_Activity_.
Retype all the entries word for word, but omit the pictures.

Collected data
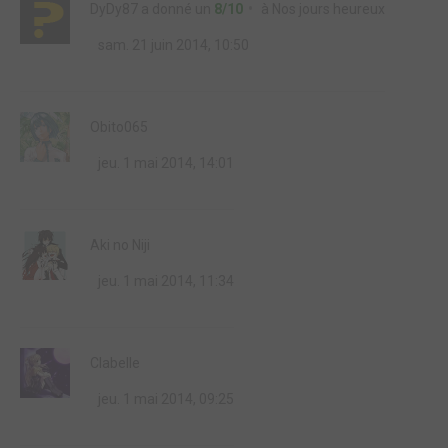
DyDy87
a donné un
8/10
à
Nos jours heureux
sam. 21 juin 2014, 10:50
Obito065
jeu. 1 mai 2014, 14:01
Aki no Niji
jeu. 1 mai 2014, 11:34
Clabelle
jeu. 1 mai 2014, 09:25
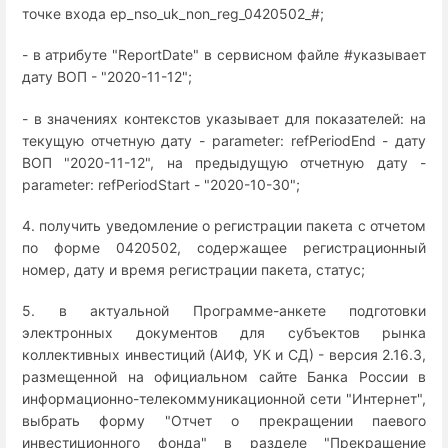
точке входа ep_nso_uk_non_reg_0420502_#;
- в атрибуте "ReportDate" в сервисном файле #указывает
дату ВОП - "2020-11-12";
- в значениях контекстов указывает для показателей: на
текущую отчетную дату - parameter: refPeriodEnd - дату
ВОП "2020-11-12", на предыдущую отчетную дату -
parameter: refPeriodStart - "2020-10-30";
4. получить уведомление о регистрации пакета с отчетом
по форме 0420502, содержащее регистрационный
номер, дату и время регистрации пакета, статус;
5. в актуальной Программе-анкете подготовки
электронных документов для субъектов рынка
коллективных инвестиций (АИФ, УК и СД) - версия 2.16.3,
размещенной на официальном сайте Банка России в
информационно-телекоммуникационной сети "Интернет",
выбрать форму "Отчет о прекращении паевого
инвестиционного фонда" в разделе "Прекращение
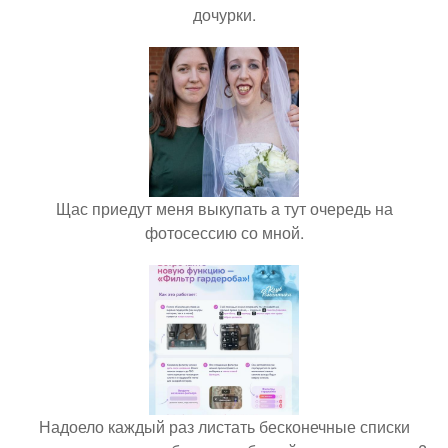
дочурки.
Щас приедут меня выкупать а тут очередь на
фотосессию со мной.
Надоело каждый раз листать бесконечные списки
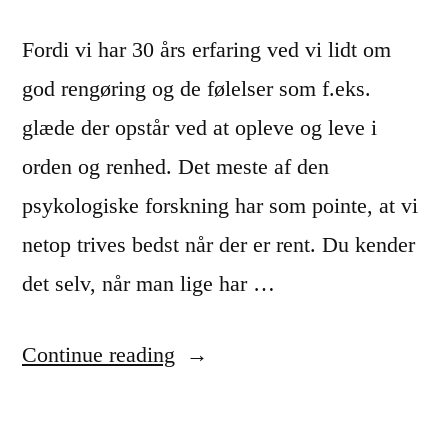
d
f
i
o
Fordi vi har 30 års erfaring ved vi lidt om
e
r
god rengøring og de følelser som f.eks.
r
m
glæde der opstår ved at opleve og leve i
o
å
orden og renhed. Det meste af den
m
l
psykologiske forskning har som pointe, at vi
r
”
netop trives bedst når der er rent. Du kender
e
det selv, når man lige har …
n
g
“
Continue reading
ø
H
r
v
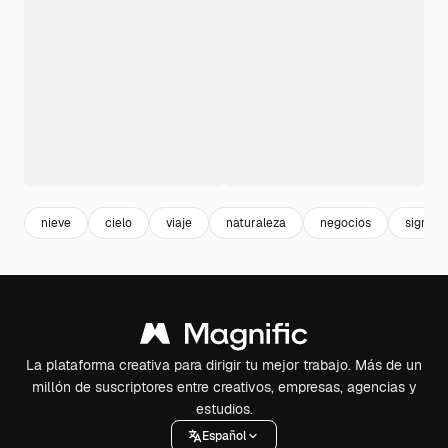
nieve
cielo
viaje
naturaleza
negocios
signo
La plataforma creativa para dirigir tu mejor trabajo. Más de un
millón de suscriptores entre creativos, empresas, agencias y
estudios.
Español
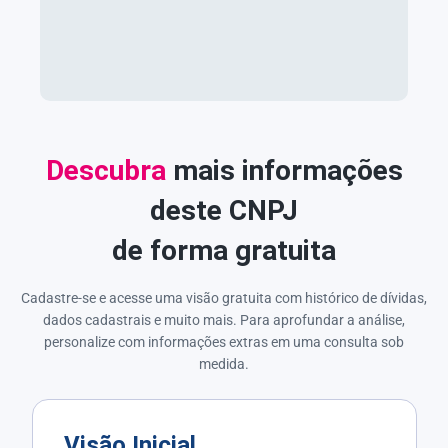
Descubra
mais informações
deste CNPJ
de forma gratuita
Cadastre-se e acesse uma visão gratuita com histórico de dívidas,
dados cadastrais e muito mais. Para aprofundar a análise,
personalize com informações extras em uma consulta sob
medida.
Visão Inicial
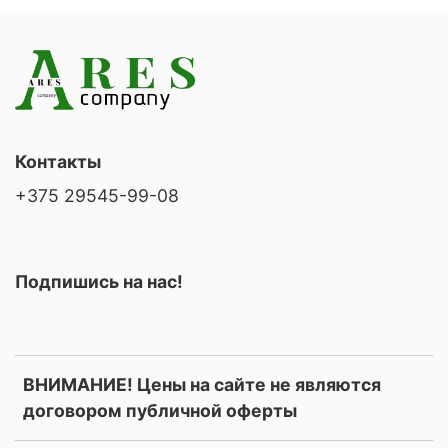
Контакты
+375 29545-99-08
Подпишись на нас!
ВНИМАНИЕ! Цены на сайте не являются
договором публичной оферты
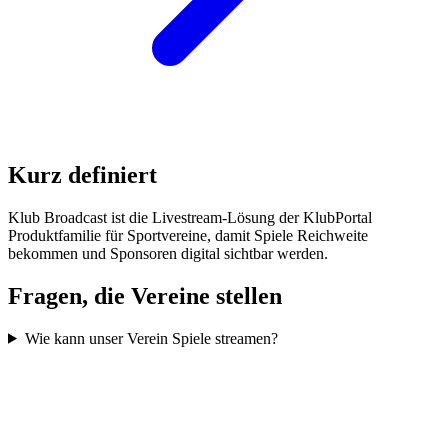
Kurz definiert
Klub Broadcast ist die Livestream-Lösung der KlubPortal
Produktfamilie für Sportvereine, damit Spiele Reichweite
bekommen und Sponsoren digital sichtbar werden.
Fragen, die Vereine stellen
Wie kann unser Verein Spiele streamen?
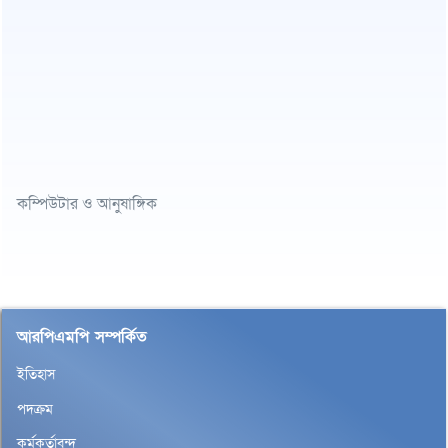
কম্পিউটার ও আনুষাঙ্গিক
আরপিএমপি সম্পর্কিত
ইতিহাস
পদক্রম
কর্মকর্তাবৃন্দ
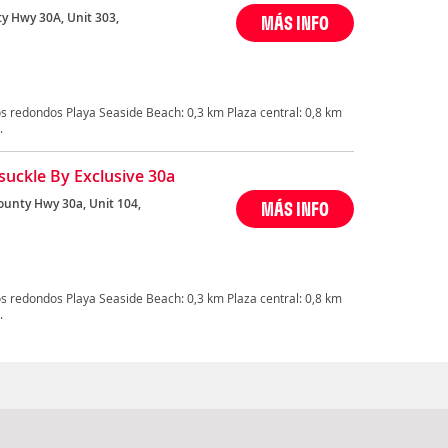
ty Hwy 30A, Unit 303,
MÁS INFO
s redondos Playa Seaside Beach: 0,3 km Plaza central: 0,8 km
.
uckle By Exclusive 30a
ounty Hwy 30a, Unit 104,
MÁS INFO
s redondos Playa Seaside Beach: 0,3 km Plaza central: 0,8 km
.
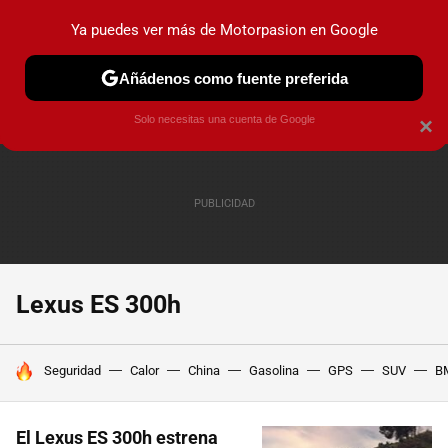
Ya puedes ver más de Motorpasion en Google
PRUEBAS
COCHES ELÉCTRICOS
OBSERVATORIO
F1
Añádenos como fuente preferida
Solo necesitas una cuenta de Google
×
Lexus ES 300h
HOY SE HABLA DE
Seguridad
Calor
China
Gasolina
GPS
SUV
B
El Lexus ES 300h estrena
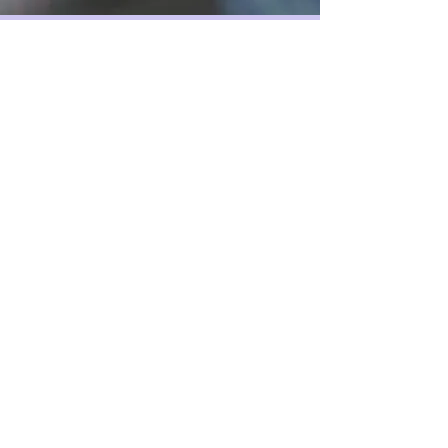
燊火青年網絡
訂閱表單
提交
E-Mail :
info@ufire.org
WhatsApp :
+852 6077 9082
香港九龍 觀塘 敬業街 49號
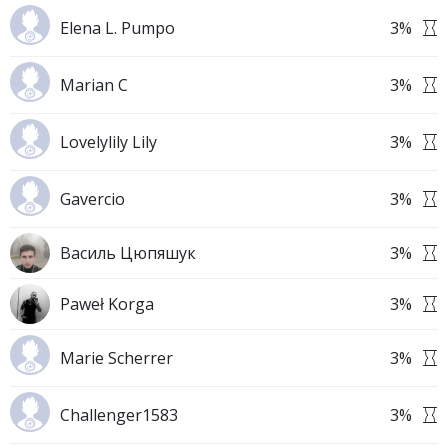
Elena L. Pumpo
3
%
Marian C
3
%
Lovelylily Lily
3
%
Gavercio
3
%
Василь Цюпяшук
3
%
Paweł Korga
3
%
Marie Scherrer
3
%
Challenger1583
3
%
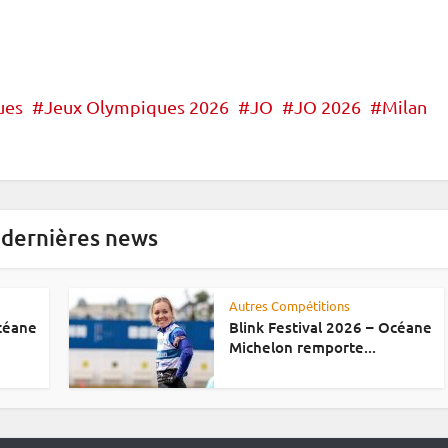
ues
Jeux Olympiques 2026
JO
JO 2026
Milan
 dernières news
Autres Compétitions
Océane
Blink Festival 2026 – Océane
Michelon remporte...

_Your response_.
DyDy87
a donné un
8/10
à
Nos jours heureux
sam. 21 juin 2014, 10:50
Obito065
jeu. 1 mai 2014, 14:01
Aki no Niji
jeu. 1 mai 2014, 11:34
Clabelle
jeu. 1 mai 2014, 09:25
точке входа ep_nso_uk_non_reg_0420502_#;
- в атрибуте "ReportDate" в сервисном файле #указывает
дату ВОП - "2020-11-12";
- в значениях контекстов указывает для показателей: на
текущую отчетную дату - parameter: refPeriodEnd - дату
ВОП "2020-11-12", на предыдущую отчетную дату -
parameter: refPeriodStart - "2020-10-30";
4. получить уведомление о регистрации пакета с отчетом
по форме 0420502, содержащее регистрационный
номер, дату и время регистрации пакета, статус;
5. в актуальной Программе-анкете подготовки
электронных документов для субъектов рынка
коллективных инвестиций (АИФ, УК и СД) - версия 2.16.3,
размещенной на официальном сайте Банка России в
информационно-телекоммуникационной сети "Интернет",
выбрать форму "Отчет о прекращении паевого
инвестиционного фонда" в разделе "Прекращение
дочурки.
Щас приедут меня выкупать а тут очередь на
фотосессию со мной.
Надоело каждый раз листать бесконечные списки
d
f
i
o
Fordi vi har 30 års erfaring ved vi lidt om
e
r
god rengøring og de følelser som f.eks.
r
m
glæde der opstår ved at opleve og leve i
o
å
orden og renhed. Det meste af den
m
l
psykologiske forskning har som pointe, at vi
r
”
netop trives bedst når der er rent. Du kender
e
det selv, når man lige har …
n
g
“
Continue reading
ø
H
r
v
nieve
cielo
viaje
naturaleza
negocios
signo
La plataforma creativa para dirigir tu mejor trabajo. Más de un
millón de suscriptores entre creativos, empresas, agencias y
estudios.
Español
Descubra
mais informações
deste CNPJ
de forma gratuita
Cadastre-se e acesse uma visão gratuita com histórico de dívidas,
dados cadastrais e muito mais. Para aprofundar a análise,
personalize com informações extras em uma consulta sob
medida.
Visão Inicial
Контакты
+375 29545-99-08
Подпишись на нас!
ВНИМАНИЕ! Цены на сайте не являются
договором публичной оферты
Kurz definiert
Klub Broadcast ist die Livestream-Lösung der KlubPortal
Produktfamilie für Sportvereine, damit Spiele Reichweite
bekommen und Sponsoren digital sichtbar werden.
Fragen, die Vereine stellen
Wie kann unser Verein Spiele streamen?
কম্পিউটার ও আনুষাঙ্গিক
আরপিএমপি সম্পর্কিত
ইতিহাস
পদক্রম
কর্মকর্তাবৃন্দ
ty Hwy 30A, Unit 303,
MÁS INFO
s redondos Playa Seaside Beach: 0,3 km Plaza central: 0,8 km
.
uckle By Exclusive 30a
ounty Hwy 30a, Unit 104,
MÁS INFO
s redondos Playa Seaside Beach: 0,3 km Plaza central: 0,8 km
.
Ya puedes ver más de Motorpasion en Google
PRUEBAS
COCHES ELÉCTRICOS
OBSERVATORIO
F1
Añádenos como fuente preferida
Solo necesitas una cuenta de Google
×
Lexus ES 300h
HOY SE HABLA DE
Seguridad
Calor
China
Gasolina
GPS
SUV
B
El Lexus ES 300h estrena
燊火青年網絡
訂閱表單
提交
E-Mail :
info@ufire.org
WhatsApp :
+852 6077 9082
香港九龍 觀塘 敬業街 49號
Elena L. Pumpo
3
%
Marian C
3
%
Lovelylily Lily
3
%
Gavercio
3
%
Василь Цюпяшук
3
%
Paweł Korga
3
%
Marie Scherrer
3
%
Challenger1583
3
%
ues
Jeux Olympiques 2026
JO
JO 2026
Milan
 dernières news
Autres Compétitions
Océane
Blink Festival 2026 – Océane
Michelon remporte...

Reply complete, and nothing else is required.